⟨

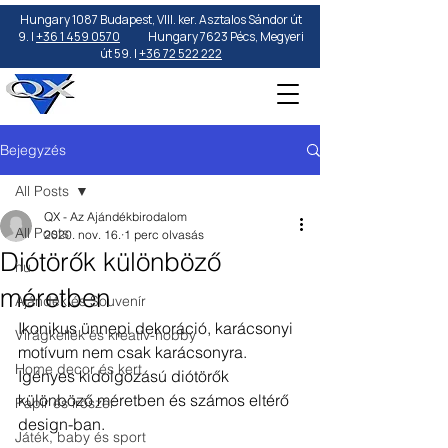
Hungary 1087 Budapest, VIII. ker. Asztalos Sándor út
9. |
+36 1 459 0570
Hungary 7623 Pécs, Megyeri
út 59. |
+36 72 522 222
Bejegyzés
All Posts
QX - Az Ajándékbirodalom
All Posts
2020. nov. 16.
1 perc olvasás
Diótörők különböző
hu
méretben
Ajándék és Souvenír
Ikonikus ünnepi dekoráció, karácsonyi 
Virágkellék és kreatív-hobby
motívum nem csak karácsonyra.
Home decor és kert
Igényes kidolgozású diótörők 
különböző méretben és számos eltérő 
Papír és írószer
design-ban.
Játék, baby és sport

⟩

_Task directions:_ Your answer should hold exactly the lines from the one containing "Diótörők különböző" to the last line of the data, both included, and no others.

_The completed task:_
Diótörők különböző
hu
méretben
Ajándék és Souvenír
Ikonikus ünnepi dekoráció, karácsonyi 
Virágkellék és kreatív-hobby
motívum nem csak karácsonyra.
Home decor és kert
Igényes kidolgozású diótörők 
különböző méretben és számos eltérő 
Papír és írószer
design-ban.
Játék, baby és sport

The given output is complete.